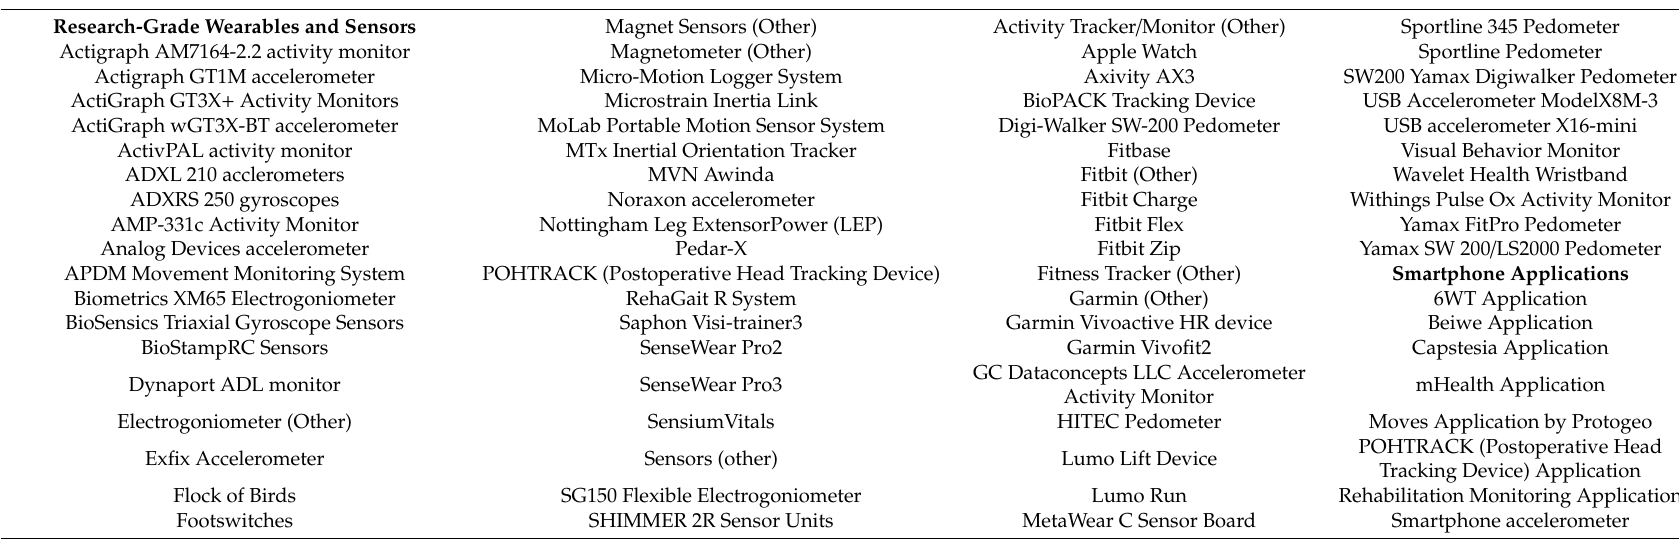
Table A4. Technologies including Activity Trackers, Smartphone Applications, Research- / Commercial-grade wearables, Other Sensors. Research-Grade Wearables and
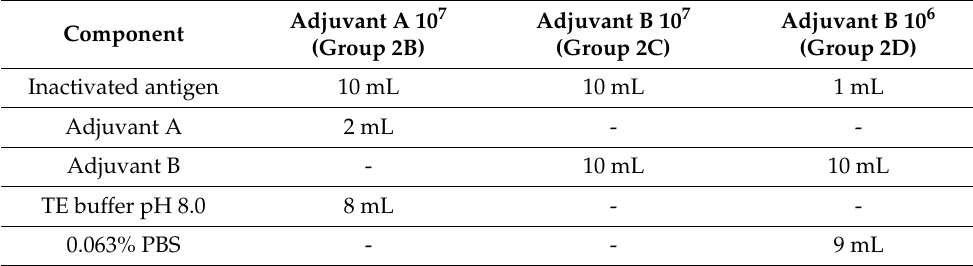
Table 1. Vaccine preparation. TE buffer was used to compensate different volumes of added adjuvants. Dilution of antigen for testing of different amounts was performed using phosphate buffered saline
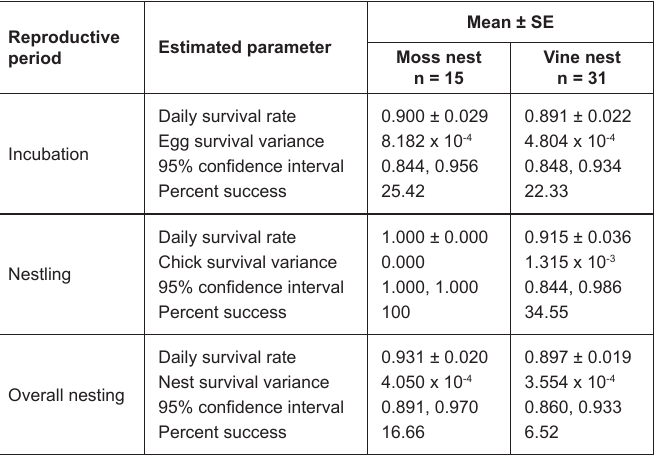
Table 3. Daily survival probabilities of eggs and nestlings and percentage nesting success for the incubation, nestling and overall nesting periods estimated using Mayfield’s method for the different nest types of Grey-headed Bulbul in Silent Valley National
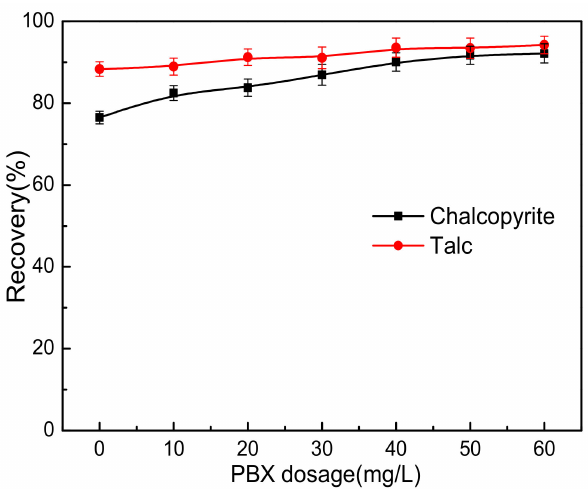
Figure 3. Effect of PBX dosage on the flotation of chalcopyrite and talc (c(MIBC) = 0.125 mL/L, pH = 8).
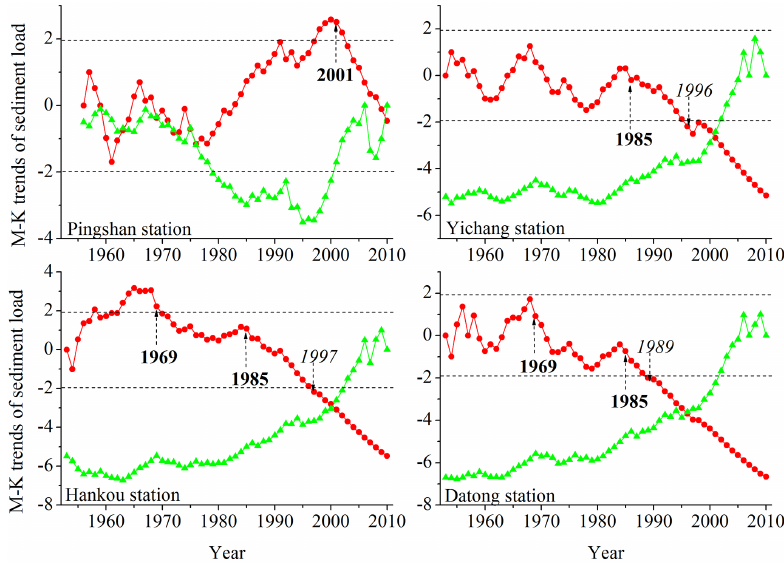
Figure 5. M–K trends of the sediment load for different gauging stations of the Changjiang main river. The red bullets and green triangles denote C 1 and C 2 , respectively. The bold represents the beginning time of sediment load decreasing, and the years in italics denote the time when the M–K trends of the sediment load pass the 95% confidence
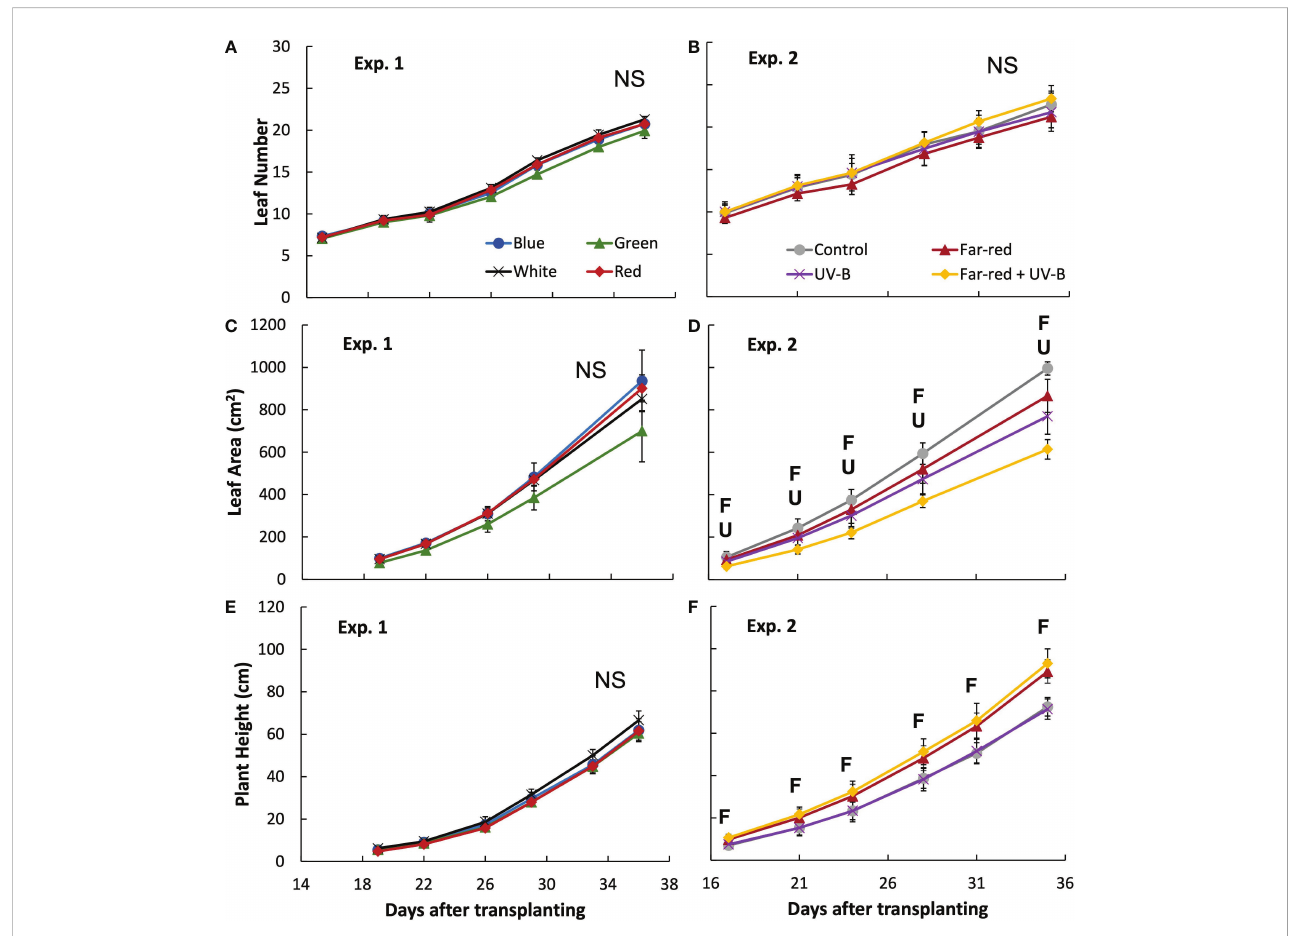
FIGURE 1 Leaf number (A, B) , leaf area on the main stem (C, D) and plant height (E, F) during the experiment in treatments of supplemental radiation within (A, C, E; Exp. 1) and outside (B, D, F; Exp 2) the range of photosynthetically active radiation (PAR) (values are mean ± s.e.; n = 4, with fi ve plants in each statistical replicate). The supplemental radiation of different colours in panels A, C and E had an intensity of 23 mmol m -2 s -1 . The control in panels B, D and F is treatment without supplemental radiation; supplemental far-red radiation resulted in a red to far-red ratio of 0.3 at the plant level,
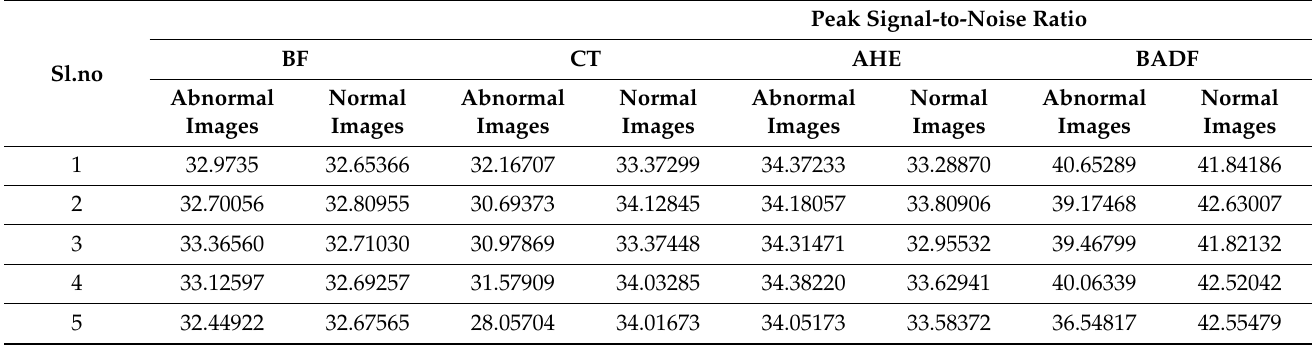
Table 3. Parameters for measuring preprocessed images. The peak signal-to-noise ratios for various filters in five abnormal and normal images are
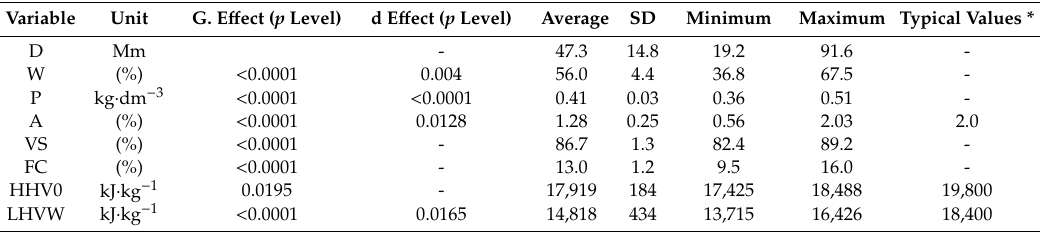
d = basal diameter, W = green moisture content, ρ = basic density, A = ash, vs. = volatile matter, FC = fixed carbon, HHV 0 = higher heating value, LHV w = lower heating value. * Typical values for poplar according to [4] standard.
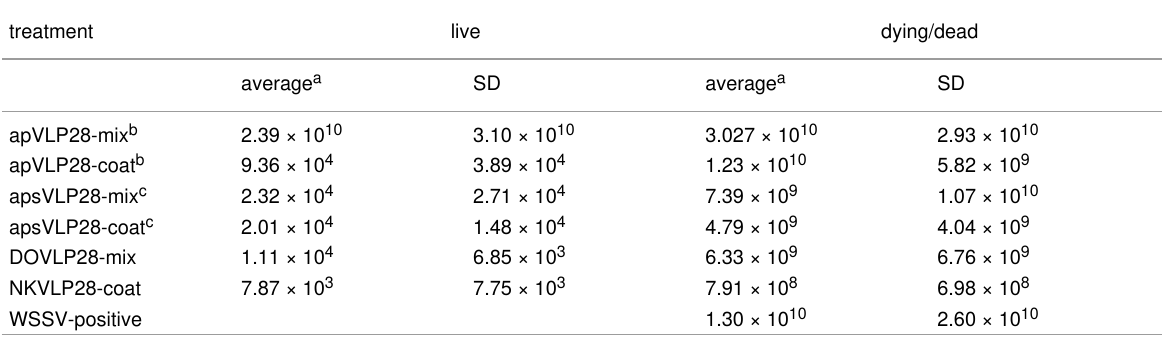
Table 1: WSSV copies in shrimp abdominal tissue by real-time quantitative PCR (qPCR). Average copies of WSSV in ng − 1 and SD values of shrimp treated with coated and mixed pellets using industrial-grade fish oil (ap), salmon fish oil (aps), and commercial binders (DO and NK).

+--

**Assignment**
Repeat the lines from the line containing "Figure 3. Effect" through the end of the material above exactly, with no pictures and nothing else.

**Result of the task**
Figure 3. Effect of PBX dosage on the flotation of chalcopyrite and talc (c(MIBC) = 0.125 mL/L, pH = 8).
Figure 5. M–K trends of the sediment load for different gauging stations of the Changjiang main river. The red bullets and green triangles denote C 1 and C 2 , respectively. The bold represents the beginning time of sediment load decreasing, and the years in italics denote the time when the M–K trends of the sediment load pass the 95% confidence
FIGURE 1 Leaf number (A, B) , leaf area on the main stem (C, D) and plant height (E, F) during the experiment in treatments of supplemental radiation within (A, C, E; Exp. 1) and outside (B, D, F; Exp 2) the range of photosynthetically active radiation (PAR) (values are mean ± s.e.; n = 4, with fi ve plants in each statistical replicate). The supplemental radiation of different colours in panels A, C and E had an intensity of 23 mmol m -2 s -1 . The control in panels B, D and F is treatment without supplemental radiation; supplemental far-red radiation resulted in a red to far-red ratio of 0.3 at the plant level,
Table 3. Parameters for measuring preprocessed images. The peak signal-to-noise ratios for various filters in five abnormal and normal images are
d = basal diameter, W = green moisture content, ρ = basic density, A = ash, vs. = volatile matter, FC = fixed carbon, HHV 0 = higher heating value, LHV w = lower heating value. * Typical values for poplar according to [4] standard.
Table 1: WSSV copies in shrimp abdominal tissue by real-time quantitative PCR (qPCR). Average copies of WSSV in ng − 1 and SD values of shrimp treated with coated and mixed pellets using industrial-grade fish oil (ap), salmon fish oil (aps), and commercial binders (DO and NK).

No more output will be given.